The FAA notified Ethiopian aviation officials last week that their country had passed the agency’s five-day-long safety audit, allowing that African nation to retain its Category 1 safety status. The FAA allows foreign-carrier flights to the U.S. only from countries that pass audits measured against ICAO standards. Ethiopian Airlines currently flies to Washington, D.C., and plans to inaugurate service to two other, as yet unnamed, U.S. cities.
A recent safety video posted on the International Helicopter Safety Team website demonstrates some of the risks inherent in flying large helicopters within an urban environment. The video shows the close quarters to which the pilot was restricted in lifting and delivering an air conditioning unit from a residential street to the top of a nearby building.
AeronomX is sponsoring a series of twice-monthly conference calls as a forum for business aviation safety officers to share notes and ideas about their safety management systems (SMS). The calls begin at 11:30 a.m. EST on the second and fourth Tuesdays of the month with a current SMS topic followed by a short discussion. The remainder of the call is open to any topic raised by anyone on the phone.
Robinson Helicopter issued a Service Bulletin (SB-109) requiring retrofit installation of fuel bladders in all R22s through S/N 4620 “as soon as practical,” but no later than the next 2,200-hour overhaul or 12-year inspection. It began installing fuel bladders in new-production R22s early last year beginning with S/N 4622.

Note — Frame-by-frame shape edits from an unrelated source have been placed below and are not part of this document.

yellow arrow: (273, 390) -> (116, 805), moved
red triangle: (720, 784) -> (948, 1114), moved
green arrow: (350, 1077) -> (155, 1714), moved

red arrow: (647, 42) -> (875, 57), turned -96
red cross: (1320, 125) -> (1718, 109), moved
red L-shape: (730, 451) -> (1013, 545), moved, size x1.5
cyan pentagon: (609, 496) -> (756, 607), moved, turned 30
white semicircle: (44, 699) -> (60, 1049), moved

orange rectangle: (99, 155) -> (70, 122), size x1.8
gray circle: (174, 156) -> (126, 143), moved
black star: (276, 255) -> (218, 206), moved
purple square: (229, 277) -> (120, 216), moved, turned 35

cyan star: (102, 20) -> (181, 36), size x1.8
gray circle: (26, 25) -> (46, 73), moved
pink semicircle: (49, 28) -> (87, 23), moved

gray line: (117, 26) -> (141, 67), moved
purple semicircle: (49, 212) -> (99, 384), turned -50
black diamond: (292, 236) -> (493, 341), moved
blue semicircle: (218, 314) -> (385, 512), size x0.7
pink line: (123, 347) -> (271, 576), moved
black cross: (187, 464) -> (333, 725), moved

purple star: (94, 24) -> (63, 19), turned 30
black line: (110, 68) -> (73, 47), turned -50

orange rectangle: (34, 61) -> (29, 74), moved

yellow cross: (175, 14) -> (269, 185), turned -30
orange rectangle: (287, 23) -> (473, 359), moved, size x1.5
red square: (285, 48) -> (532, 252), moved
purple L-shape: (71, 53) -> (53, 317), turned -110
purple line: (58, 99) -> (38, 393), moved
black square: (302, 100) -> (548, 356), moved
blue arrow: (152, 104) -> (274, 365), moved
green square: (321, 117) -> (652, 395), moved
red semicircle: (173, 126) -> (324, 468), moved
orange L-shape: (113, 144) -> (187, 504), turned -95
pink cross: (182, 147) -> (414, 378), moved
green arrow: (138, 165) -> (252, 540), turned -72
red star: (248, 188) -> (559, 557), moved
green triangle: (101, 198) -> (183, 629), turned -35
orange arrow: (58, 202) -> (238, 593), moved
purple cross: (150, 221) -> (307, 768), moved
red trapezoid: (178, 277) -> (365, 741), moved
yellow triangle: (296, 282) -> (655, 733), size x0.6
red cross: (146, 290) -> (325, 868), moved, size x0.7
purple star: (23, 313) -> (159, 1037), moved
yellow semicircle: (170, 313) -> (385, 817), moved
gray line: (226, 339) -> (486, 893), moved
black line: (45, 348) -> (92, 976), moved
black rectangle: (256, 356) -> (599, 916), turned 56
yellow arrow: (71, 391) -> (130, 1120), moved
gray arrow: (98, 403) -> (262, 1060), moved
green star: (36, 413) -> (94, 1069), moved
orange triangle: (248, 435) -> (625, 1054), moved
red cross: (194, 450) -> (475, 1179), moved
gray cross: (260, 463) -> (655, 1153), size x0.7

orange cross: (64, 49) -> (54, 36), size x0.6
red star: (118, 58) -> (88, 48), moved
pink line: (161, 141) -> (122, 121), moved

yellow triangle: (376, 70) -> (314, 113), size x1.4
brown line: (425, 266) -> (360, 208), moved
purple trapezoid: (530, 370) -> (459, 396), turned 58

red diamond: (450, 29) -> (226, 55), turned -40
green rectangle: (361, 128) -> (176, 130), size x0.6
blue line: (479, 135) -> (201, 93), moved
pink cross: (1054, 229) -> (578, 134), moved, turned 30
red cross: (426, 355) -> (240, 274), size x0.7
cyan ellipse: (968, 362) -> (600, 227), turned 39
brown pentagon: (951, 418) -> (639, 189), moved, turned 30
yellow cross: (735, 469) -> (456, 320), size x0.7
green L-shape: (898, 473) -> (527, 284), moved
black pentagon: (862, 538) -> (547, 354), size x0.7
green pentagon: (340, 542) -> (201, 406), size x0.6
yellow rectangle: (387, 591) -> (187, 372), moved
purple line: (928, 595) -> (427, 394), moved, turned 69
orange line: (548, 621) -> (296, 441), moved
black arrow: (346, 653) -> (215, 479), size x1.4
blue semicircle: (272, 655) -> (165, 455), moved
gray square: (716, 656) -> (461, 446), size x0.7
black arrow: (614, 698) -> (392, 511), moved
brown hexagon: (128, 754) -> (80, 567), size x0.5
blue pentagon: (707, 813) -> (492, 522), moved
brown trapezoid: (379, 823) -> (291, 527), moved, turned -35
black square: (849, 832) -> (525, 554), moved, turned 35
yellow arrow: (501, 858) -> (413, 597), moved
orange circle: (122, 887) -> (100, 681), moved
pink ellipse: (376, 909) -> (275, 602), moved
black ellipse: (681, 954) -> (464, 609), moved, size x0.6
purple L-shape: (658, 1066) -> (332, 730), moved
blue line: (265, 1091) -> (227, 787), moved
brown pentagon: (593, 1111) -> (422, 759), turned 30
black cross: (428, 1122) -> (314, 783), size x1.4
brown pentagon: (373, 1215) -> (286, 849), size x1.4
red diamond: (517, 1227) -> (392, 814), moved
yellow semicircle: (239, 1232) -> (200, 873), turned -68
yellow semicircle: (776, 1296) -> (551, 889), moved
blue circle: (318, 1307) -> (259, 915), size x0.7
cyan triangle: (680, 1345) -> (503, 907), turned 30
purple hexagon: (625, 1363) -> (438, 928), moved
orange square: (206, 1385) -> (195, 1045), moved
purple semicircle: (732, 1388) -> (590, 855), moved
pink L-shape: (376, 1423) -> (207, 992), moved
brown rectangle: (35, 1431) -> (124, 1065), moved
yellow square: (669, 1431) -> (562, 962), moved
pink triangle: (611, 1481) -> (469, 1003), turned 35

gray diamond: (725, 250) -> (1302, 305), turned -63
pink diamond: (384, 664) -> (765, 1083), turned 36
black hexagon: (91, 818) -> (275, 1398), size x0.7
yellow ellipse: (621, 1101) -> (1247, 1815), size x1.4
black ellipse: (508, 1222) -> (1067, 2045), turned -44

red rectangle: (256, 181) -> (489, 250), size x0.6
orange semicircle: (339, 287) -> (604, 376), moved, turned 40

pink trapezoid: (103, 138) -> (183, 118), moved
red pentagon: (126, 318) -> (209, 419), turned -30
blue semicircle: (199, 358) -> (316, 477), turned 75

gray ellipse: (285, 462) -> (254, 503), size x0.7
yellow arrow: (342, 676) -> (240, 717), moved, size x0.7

Norwegian Air Shuttle reported on Wednesday that it remains unsatisfied with the reliability of its three Boeing 787s following Sunday’s incident in which a problem with a fuel valve delayed a flight between Bangkok and Stockholm for 19 hours. Norwegian Dreamliners have suffered a series of maintenance glitches such as erroneous fault warnings, costing the airline revenue and standing with its customers.